Although they don’t have any flexible transfer partners, you can credit paid travel to them. With the deletion of Marriott Bonvoy as the sole remaining transfer partner, Lufthansa has put themselves in a hole for convenient points transfers in the U.S. Still, you can earn Miles & More Miles directly from the co-branded card from Barclays.
Booking Delta One Suites: Using Air France/KLM Flying Blue Instead of Delta SkyMiles/Virgin Atlantic Flying Club
Delta One Suites is Delta’s flagship business class product, available on select international routes around the world. Typically, Delta’s award availability contains several levels of awards, which means variable award pricing.
Often, these prices are ridiculously expensive, at times going up to 300,000 miles on one-way flights. Delta’s saver-level award inventory is released to partners also, so you can book the same cheap flights at the same level with other airlines such as Air France/KLM Flying Blue.
The reason why you’d want to use Flying Blue is because they’re able to book 359 days in advance, compared to Delta’s and Virgin Atlantic’s 331 days in advance.
Booking Qatar Airways QSuites: Using Cathay Pacific Asia Miles Instead of American AAdvantage
The last redemption is Qatar Airways’ QSuites, one of the most high-demand business class products in the world. While technically not a first class product, it’s the best business class in the world, rivaling most first class products. With such an aspirational product, these tickets are booked quickly, even though Qatar Airways releases lots of award space.
Hot Tip: Qatar Airways is booked primarily with AAdvantage miles, though there are a number of other ways to do so. Check out our best ways to book QSuites with points and miles!
Unfortunately, AAdvantage can only look 331 days in advance and by that time, much of the award space may be dried up. One of the best ways to skirt this is by using Cathay Pacific Asia Miles to book up to 360 days in advance.
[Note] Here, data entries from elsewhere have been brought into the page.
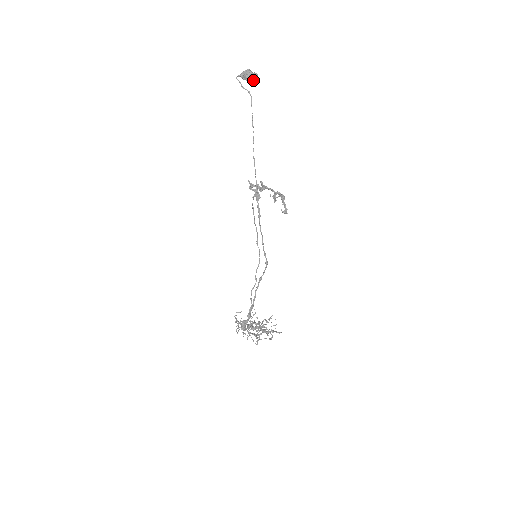
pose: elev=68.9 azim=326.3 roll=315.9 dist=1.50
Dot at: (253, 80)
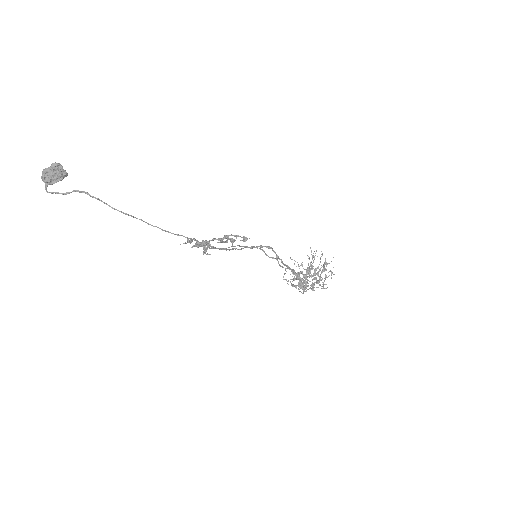
Dot at: (62, 177)
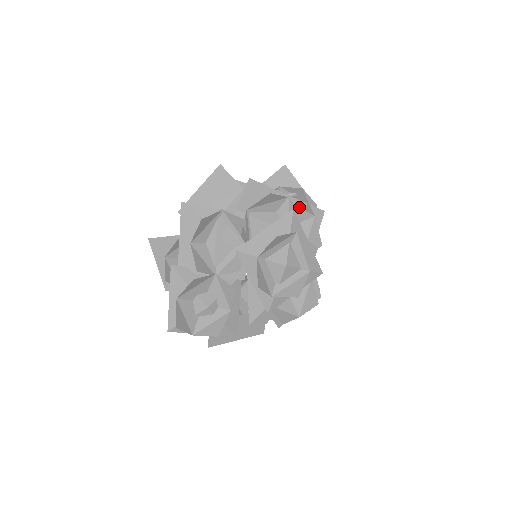
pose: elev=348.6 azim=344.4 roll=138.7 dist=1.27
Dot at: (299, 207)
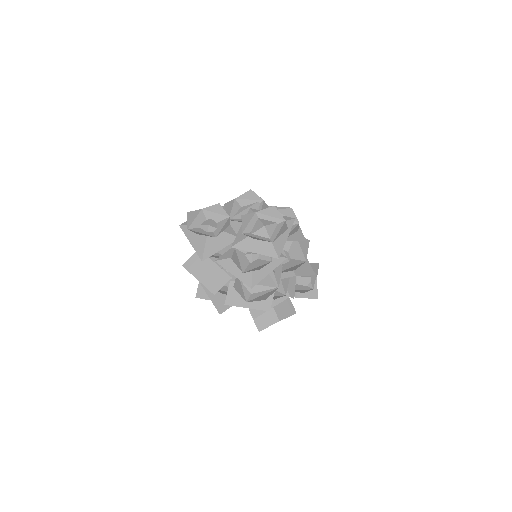
Dot at: (301, 238)
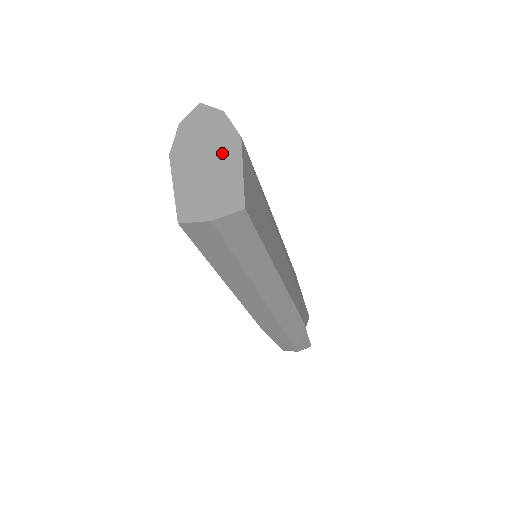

The miles cost is relatively reasonable and the 29-day advantage can be the difference between a confirmed seat in the best business class in the world and a bunch of points you’re sitting on.
Asia Miles charges 75,000 miles one-way compared to AAdvantage’s 70,000 miles one-way on these routes:
- Doha (DOH) – Boston (BOS)
- Doha (DOH) – Philadelphia (PHL)
- Doha (DOH) – New York City (JFK)
- Doha (DOH) – Washington, D.C. (IAD)
- Doha (DOH) – Chicago (ORD)
- Doha (DOH) – Dallas (DFW)
Here are a couple of routes where the mileage cost for Asia Miles is slightly higher at 90,000 miles each way, due to their distance-based award scheme:
- Doha (DOH) – Houston (IAH)
- Doha (DOH) – Los Angeles (LAX)
Bottom Line: Booking QSuites using Asia Miles is one of the most underrated booking methods out there. The mileage difference between AAdvantage and Asia Miles is generally not that bad, and you enjoy more transfer partners with Asia Miles than with AAdvantage. Plus, get a 29-day head start when using Asia Miles!
Overall, there is a ton of variance with how far out airlines load flights into their systems. These typically don’t change over time, and the generally accepted range is anywhere from 330 days to 362 days in advance. Airlines such as JetBlue and Southwest are out of the scope of this guide since they tend to have variable award calendar loading schedules.
Understanding each airline’s award calendar has a dramatic effect on your ability to book first and business class flights. At times, you can book an entire month before others when strategically using airline loyalty programs.
Now, you have an idea of when award seats open up!